» **Work required**:
In the copy, include no images, and repeat each entry precisely as written.

------ Material supplied ------

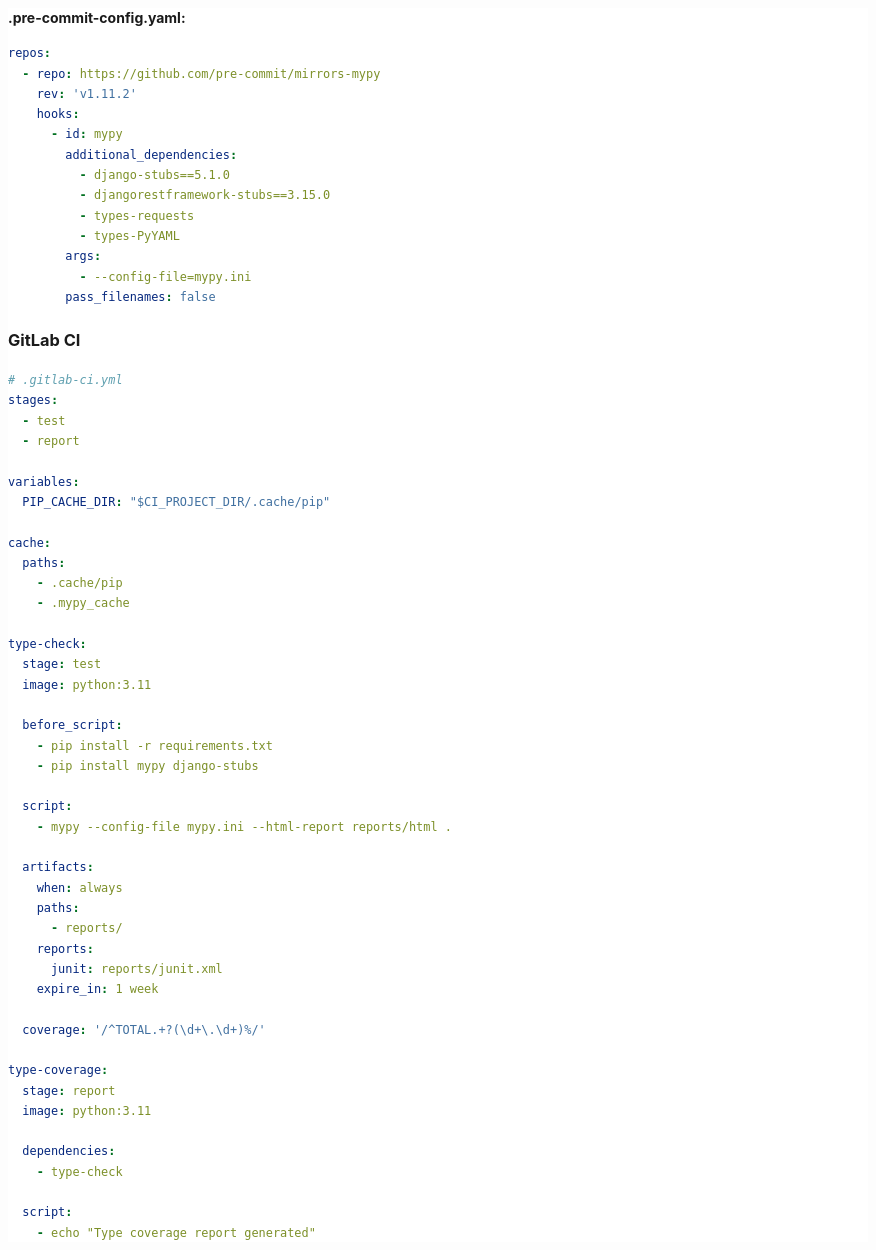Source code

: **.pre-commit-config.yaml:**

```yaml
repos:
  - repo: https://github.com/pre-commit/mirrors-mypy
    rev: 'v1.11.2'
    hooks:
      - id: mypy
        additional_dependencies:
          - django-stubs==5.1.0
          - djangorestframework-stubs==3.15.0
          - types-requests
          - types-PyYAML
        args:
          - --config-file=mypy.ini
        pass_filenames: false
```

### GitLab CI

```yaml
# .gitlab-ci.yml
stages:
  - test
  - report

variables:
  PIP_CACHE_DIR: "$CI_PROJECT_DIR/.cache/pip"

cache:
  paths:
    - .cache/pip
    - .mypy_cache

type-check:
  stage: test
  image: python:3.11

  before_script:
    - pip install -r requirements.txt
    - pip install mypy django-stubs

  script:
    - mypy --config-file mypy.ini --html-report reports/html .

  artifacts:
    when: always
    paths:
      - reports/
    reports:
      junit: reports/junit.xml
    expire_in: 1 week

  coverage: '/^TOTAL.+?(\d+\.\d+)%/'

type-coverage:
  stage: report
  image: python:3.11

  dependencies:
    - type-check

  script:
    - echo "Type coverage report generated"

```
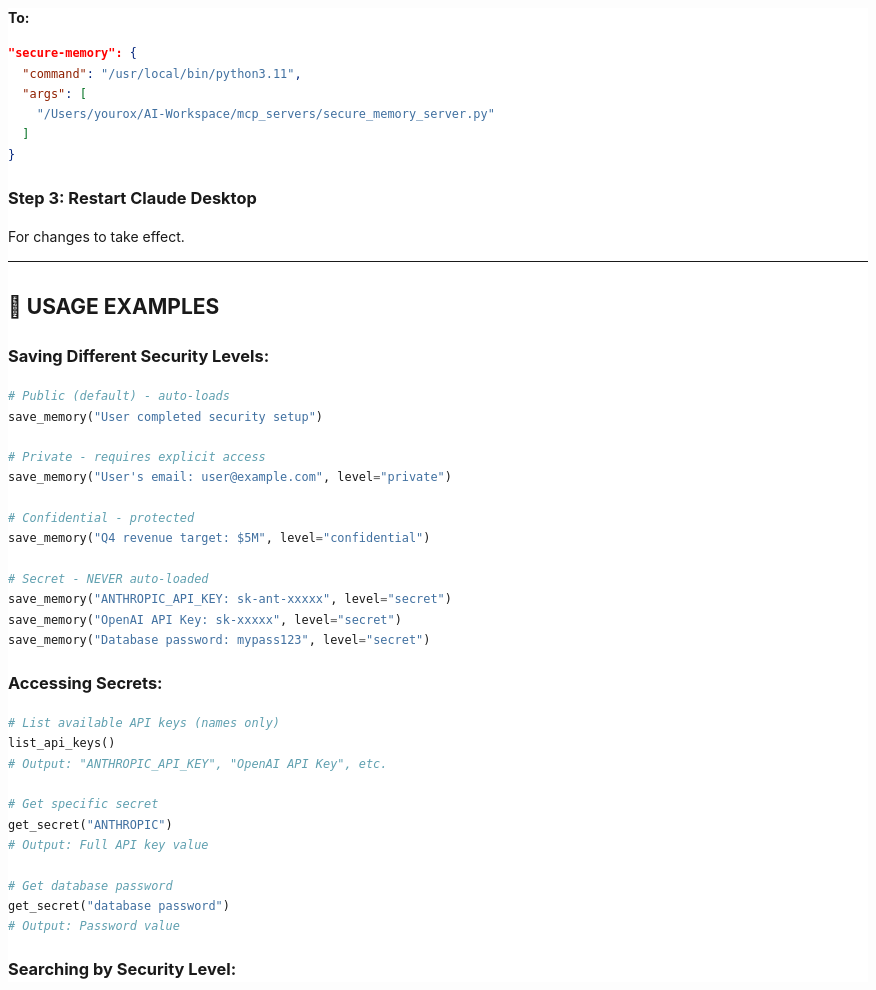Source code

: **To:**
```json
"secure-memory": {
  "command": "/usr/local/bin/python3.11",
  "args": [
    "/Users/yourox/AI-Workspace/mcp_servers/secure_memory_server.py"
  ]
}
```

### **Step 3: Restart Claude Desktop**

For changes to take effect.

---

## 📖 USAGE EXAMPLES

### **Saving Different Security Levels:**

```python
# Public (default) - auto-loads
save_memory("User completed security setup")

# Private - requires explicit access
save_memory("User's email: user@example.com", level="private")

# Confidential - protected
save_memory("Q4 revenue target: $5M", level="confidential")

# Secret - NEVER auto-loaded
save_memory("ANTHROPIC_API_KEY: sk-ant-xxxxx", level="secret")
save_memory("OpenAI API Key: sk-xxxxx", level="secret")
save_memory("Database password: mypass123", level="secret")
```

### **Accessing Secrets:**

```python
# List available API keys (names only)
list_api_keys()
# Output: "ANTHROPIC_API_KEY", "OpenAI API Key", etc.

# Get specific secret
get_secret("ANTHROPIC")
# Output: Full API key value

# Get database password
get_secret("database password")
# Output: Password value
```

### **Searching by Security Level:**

------

» **Finished task**:
Source code

: **.pre-commit-config.yaml:**

```yaml
repos:
  - repo: https://github.com/pre-commit/mirrors-mypy
    rev: 'v1.11.2'
    hooks:
      - id: mypy
        additional_dependencies:
          - django-stubs==5.1.0
          - djangorestframework-stubs==3.15.0
          - types-requests
          - types-PyYAML
        args:
          - --config-file=mypy.ini
        pass_filenames: false
```

### GitLab CI

```yaml
# .gitlab-ci.yml
stages:
  - test
  - report

variables:
  PIP_CACHE_DIR: "$CI_PROJECT_DIR/.cache/pip"

cache:
  paths:
    - .cache/pip
    - .mypy_cache

type-check:
  stage: test
  image: python:3.11

  before_script:
    - pip install -r requirements.txt
    - pip install mypy django-stubs

  script:
    - mypy --config-file mypy.ini --html-report reports/html .

  artifacts:
    when: always
    paths:
      - reports/
    reports:
      junit: reports/junit.xml
    expire_in: 1 week

  coverage: '/^TOTAL.+?(\d+\.\d+)%/'

type-coverage:
  stage: report
  image: python:3.11

  dependencies:
    - type-check

  script:
    - echo "Type coverage report generated"

```
Source code

: **To:**
```json
"secure-memory": {
  "command": "/usr/local/bin/python3.11",
  "args": [
    "/Users/yourox/AI-Workspace/mcp_servers/secure_memory_server.py"
  ]
}
```

### **Step 3: Restart Claude Desktop**

For changes to take effect.

---

## 📖 USAGE EXAMPLES

### **Saving Different Security Levels:**

```python
# Public (default) - auto-loads
save_memory("User completed security setup")

# Private - requires explicit access
save_memory("User's email: user@example.com", level="private")

# Confidential - protected
save_memory("Q4 revenue target: $5M", level="confidential")

# Secret - NEVER auto-loaded
save_memory("ANTHROPIC_API_KEY: sk-ant-xxxxx", level="secret")
save_memory("OpenAI API Key: sk-xxxxx", level="secret")
save_memory("Database password: mypass123", level="secret")
```

### **Accessing Secrets:**

```python
# List available API keys (names only)
list_api_keys()
# Output: "ANTHROPIC_API_KEY", "OpenAI API Key", etc.

# Get specific secret
get_secret("ANTHROPIC")
# Output: Full API key value

# Get database password
get_secret("database password")
# Output: Password value
```

### **Searching by Security Level:**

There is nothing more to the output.